La carte postale

Anne Berest • Éditions Grasset

AO News #49 - Avril 2022

Rubrique animée par Joël ITIC


Un carte postée pour la mémoire….

 

Une fois n’est pas coutume , commençons par la conclusion : quel livre magnifique ! Lélia, la mère de l’auteure, reçoit une étrange carte postale avec l’Opera Garnier, et de l’autre coté quatre prénoms : Ephraïm, Emma, Noémie et Jacques, les prénoms de ses grands parents, de sa tante et son oncle, morts à Auschwitz en 1942. C'était en janvier 2003 dans sa boîte aux lettres, au milieu des traditionnelles cartes de vœux. Cette carte postale n’était pas signée, l’auteur avait voulu rester anonyme.

Vingt ans plus tard, l’enquête commence avec l’aide d’un détective privé, d’un criminologue. A. Berest a interrogé les habitants du village où sa famille a été arrêtée, elle a remué ciel et terre, pour enfin arriver à la solution de l’énigme. L’auteure est donc remontée une centaine d’année en arrière pour nous conter la saga familiale des Rabinovitch, romanesque et tragique, de leur fuite de Russie, leur voyage en Lettonie puis en Palestine. Et enfin, leur arrivée à Paris, avec la guerre et son désastre. La nationalité française leur sera refusée car ils ont un passeport palestinien !! Tiens tiens, les juifs vivant en Palestine étaient donc des palestiniens !

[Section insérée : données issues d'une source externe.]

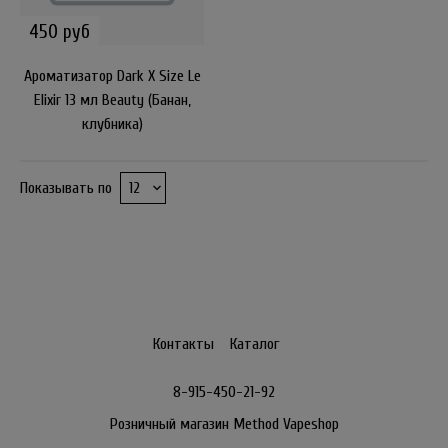
450 руб
Ароматизатор Dark X Size Le
Elixir 13 мл Beauty (Банан,
клубника)
Показывать по
Контакты
Каталог
8-915-450-21-92
Розничный магазин Method Vapeshop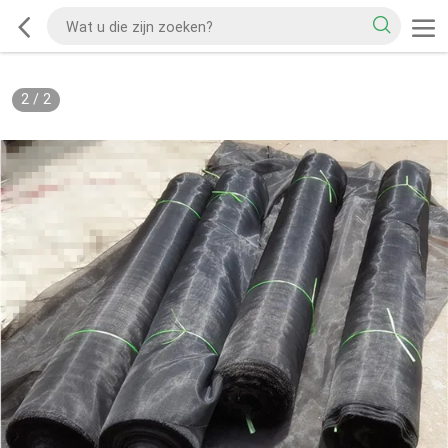
2
/
2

La grand-mère Myriam, fille d’Emma et Ephraïm, fut la seule qui échappa à la déportation. Éclaircir les mystères qui entouraient ses deux mariages fut aussi un contrepoint de cette enquête. Cette carte postale avait été rangée dans le tiroir de l’oubli par Lélia en 2003, est-ce un hasard ? Je ne le pense pas, certains de nos gestes, parfois même les plus anodins, sont très souvent guidés par notre histoire, nos convictions, nos souvenirs. L’oubli est capricieux et rarement fortuit. La famille Rabinovitch était plus ou moins religieuse, mais Myriam leur fille, seule rescapée de la Shoah, après la guerre n’est plus jamais entrée dans une synagogue Dieu était mort dans les camps. Ainsi de nombreux juifs, en particulier les ashkénazes, ont tourné le dos à la religion après la guerre. Lélia la fille de Myriam fait partie de cette génération qui a eu 20 ans en 68, leurs idéaux étaient surtout politiques, bien éloignés du religieux. Lélia portait peut-être inconsciemment en elle la trace épigénétique de la Shoah. Elle et son mari sont tous deux professeurs et universitaires, avec des convictions politiques très à gauche. Je (Lélia) ne connaissais pas la vie du prophète Elie, mais les aventures du Che et du sous-commandant Marcos. Je n’avais jamais entendu parler de Maïmonide mais mon père m’a conseillé de lire François Furet quand j’ai étudié la Révolution. Je n’ai pas fait ma bat-mitzvah, mais j’ai fait mai 68. Ainsi cette carte postale marquée du sceau de l’étoile jaune ne s’est pas retrouvée enfouie par hasard au fond d’un tiroir. A. Berest pose ainsi indirectement la question : Qu’est-ce qu’être juif aujourd’hui ? J’étais confrontée à une contradiction latente. Avec d’un côté, cette utopie que mes parents décrivaient comme un modèle de société à bâtir, gravant en nous , jour après jour, l’idée que la religion était un fléau qu’il fallait absolument combattre. Et de l’autre planquée dans une région obscure de notre vie familiale, il y avait l’existence d’une identité cachée, d’une ascendance mystérieuse, d’une étrange lignée qui puisait sa raison d’être au cœur de la religion.

 

Cette carte postale est bien plus qu’une saga familiale comme on les aime, avec ses intrigues et ses rebondissements. Le style est sensible, subtil et d’une grande sobriété face au drame de cette famille. L’énigme du signataire anonyme qui sert de fil conducteur est en fait secondaire car c’est aussi un ouvrage de réflexion, voire philosophique, sur ce qu’est être juif aujourd’hui, au-delà de ses convictions politiques. Envoyez cette carte postale à tous vos amis amateurs de bonne littérature.